Segment Start: Task input

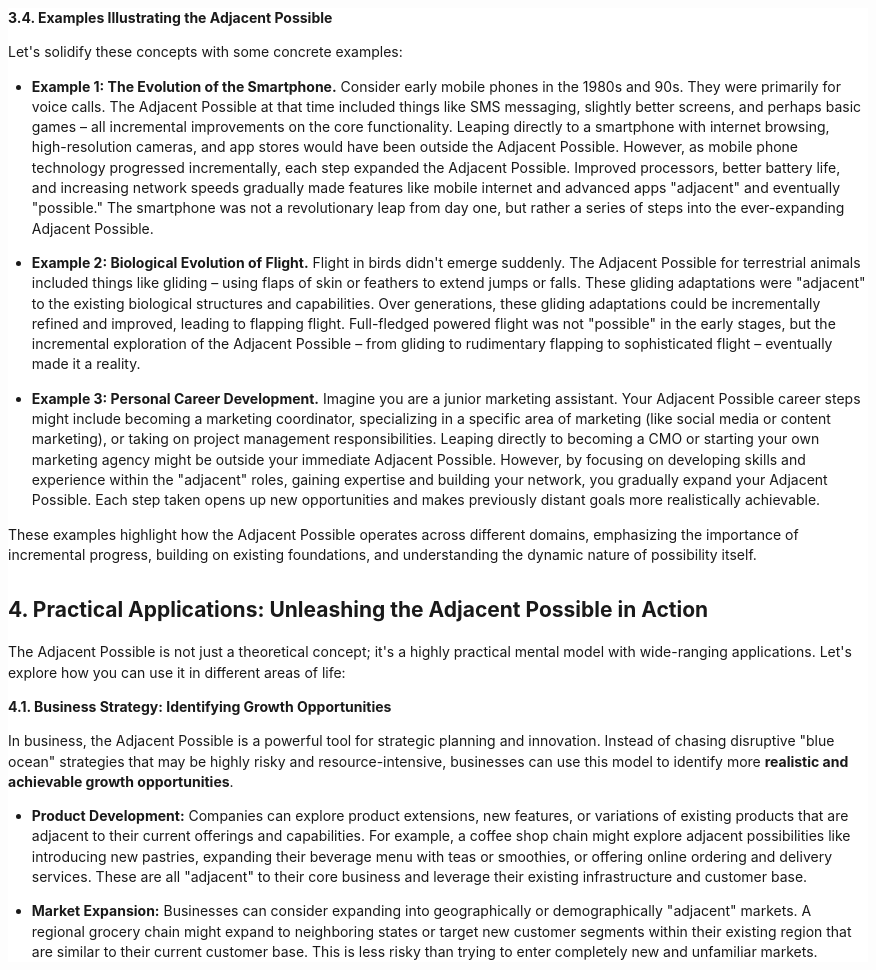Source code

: **3.4. Examples Illustrating the Adjacent Possible**

Let's solidify these concepts with some concrete examples:

* **Example 1: The Evolution of the Smartphone.**  Consider early mobile phones in the 1980s and 90s.  They were primarily for voice calls.  The Adjacent Possible at that time included things like SMS messaging, slightly better screens, and perhaps basic games – all incremental improvements on the core functionality.  Leaping directly to a smartphone with internet browsing, high-resolution cameras, and app stores would have been outside the Adjacent Possible.  However, as mobile phone technology progressed incrementally, each step expanded the Adjacent Possible.  Improved processors, better battery life, and increasing network speeds gradually made features like mobile internet and advanced apps "adjacent" and eventually "possible." The smartphone was not a revolutionary leap from day one, but rather a series of steps into the ever-expanding Adjacent Possible.

* **Example 2: Biological Evolution of Flight.**  Flight in birds didn't emerge suddenly.  The Adjacent Possible for terrestrial animals included things like gliding – using flaps of skin or feathers to extend jumps or falls.  These gliding adaptations were "adjacent" to the existing biological structures and capabilities.  Over generations, these gliding adaptations could be incrementally refined and improved, leading to flapping flight.  Full-fledged powered flight was not "possible" in the early stages, but the incremental exploration of the Adjacent Possible – from gliding to rudimentary flapping to sophisticated flight – eventually made it a reality.

* **Example 3: Personal Career Development.** Imagine you are a junior marketing assistant.  Your Adjacent Possible career steps might include becoming a marketing coordinator, specializing in a specific area of marketing (like social media or content marketing), or taking on project management responsibilities.  Leaping directly to becoming a CMO or starting your own marketing agency might be outside your immediate Adjacent Possible.  However, by focusing on developing skills and experience within the "adjacent" roles, gaining expertise and building your network, you gradually expand your Adjacent Possible.  Each step taken opens up new opportunities and makes previously distant goals more realistically achievable.

These examples highlight how the Adjacent Possible operates across different domains, emphasizing the importance of incremental progress, building on existing foundations, and understanding the dynamic nature of possibility itself.

## 4. Practical Applications: Unleashing the Adjacent Possible in Action

The Adjacent Possible is not just a theoretical concept; it's a highly practical mental model with wide-ranging applications. Let's explore how you can use it in different areas of life:

**4.1. Business Strategy: Identifying Growth Opportunities**

In business, the Adjacent Possible is a powerful tool for strategic planning and innovation.  Instead of chasing disruptive "blue ocean" strategies that may be highly risky and resource-intensive, businesses can use this model to identify more **realistic and achievable growth opportunities**.

* **Product Development:** Companies can explore product extensions, new features, or variations of existing products that are adjacent to their current offerings and capabilities. For example, a coffee shop chain might explore adjacent possibilities like introducing new pastries, expanding their beverage menu with teas or smoothies, or offering online ordering and delivery services. These are all "adjacent" to their core business and leverage their existing infrastructure and customer base.

* **Market Expansion:** Businesses can consider expanding into geographically or demographically "adjacent" markets.  A regional grocery chain might expand to neighboring states or target new customer segments within their existing region that are similar to their current customer base. This is less risky than trying to enter completely new and unfamiliar markets.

Segment End: Task input

Request: Pictures stay out; the entries above are to be output exactly as given.

Written response:
Source code

: **3.4. Examples Illustrating the Adjacent Possible**

Let's solidify these concepts with some concrete examples:

* **Example 1: The Evolution of the Smartphone.**  Consider early mobile phones in the 1980s and 90s.  They were primarily for voice calls.  The Adjacent Possible at that time included things like SMS messaging, slightly better screens, and perhaps basic games – all incremental improvements on the core functionality.  Leaping directly to a smartphone with internet browsing, high-resolution cameras, and app stores would have been outside the Adjacent Possible.  However, as mobile phone technology progressed incrementally, each step expanded the Adjacent Possible.  Improved processors, better battery life, and increasing network speeds gradually made features like mobile internet and advanced apps "adjacent" and eventually "possible." The smartphone was not a revolutionary leap from day one, but rather a series of steps into the ever-expanding Adjacent Possible.

* **Example 2: Biological Evolution of Flight.**  Flight in birds didn't emerge suddenly.  The Adjacent Possible for terrestrial animals included things like gliding – using flaps of skin or feathers to extend jumps or falls.  These gliding adaptations were "adjacent" to the existing biological structures and capabilities.  Over generations, these gliding adaptations could be incrementally refined and improved, leading to flapping flight.  Full-fledged powered flight was not "possible" in the early stages, but the incremental exploration of the Adjacent Possible – from gliding to rudimentary flapping to sophisticated flight – eventually made it a reality.

* **Example 3: Personal Career Development.** Imagine you are a junior marketing assistant.  Your Adjacent Possible career steps might include becoming a marketing coordinator, specializing in a specific area of marketing (like social media or content marketing), or taking on project management responsibilities.  Leaping directly to becoming a CMO or starting your own marketing agency might be outside your immediate Adjacent Possible.  However, by focusing on developing skills and experience within the "adjacent" roles, gaining expertise and building your network, you gradually expand your Adjacent Possible.  Each step taken opens up new opportunities and makes previously distant goals more realistically achievable.

These examples highlight how the Adjacent Possible operates across different domains, emphasizing the importance of incremental progress, building on existing foundations, and understanding the dynamic nature of possibility itself.

## 4. Practical Applications: Unleashing the Adjacent Possible in Action

The Adjacent Possible is not just a theoretical concept; it's a highly practical mental model with wide-ranging applications. Let's explore how you can use it in different areas of life:

**4.1. Business Strategy: Identifying Growth Opportunities**

In business, the Adjacent Possible is a powerful tool for strategic planning and innovation.  Instead of chasing disruptive "blue ocean" strategies that may be highly risky and resource-intensive, businesses can use this model to identify more **realistic and achievable growth opportunities**.

* **Product Development:** Companies can explore product extensions, new features, or variations of existing products that are adjacent to their current offerings and capabilities. For example, a coffee shop chain might explore adjacent possibilities like introducing new pastries, expanding their beverage menu with teas or smoothies, or offering online ordering and delivery services. These are all "adjacent" to their core business and leverage their existing infrastructure and customer base.

* **Market Expansion:** Businesses can consider expanding into geographically or demographically "adjacent" markets.  A regional grocery chain might expand to neighboring states or target new customer segments within their existing region that are similar to their current customer base. This is less risky than trying to enter completely new and unfamiliar markets.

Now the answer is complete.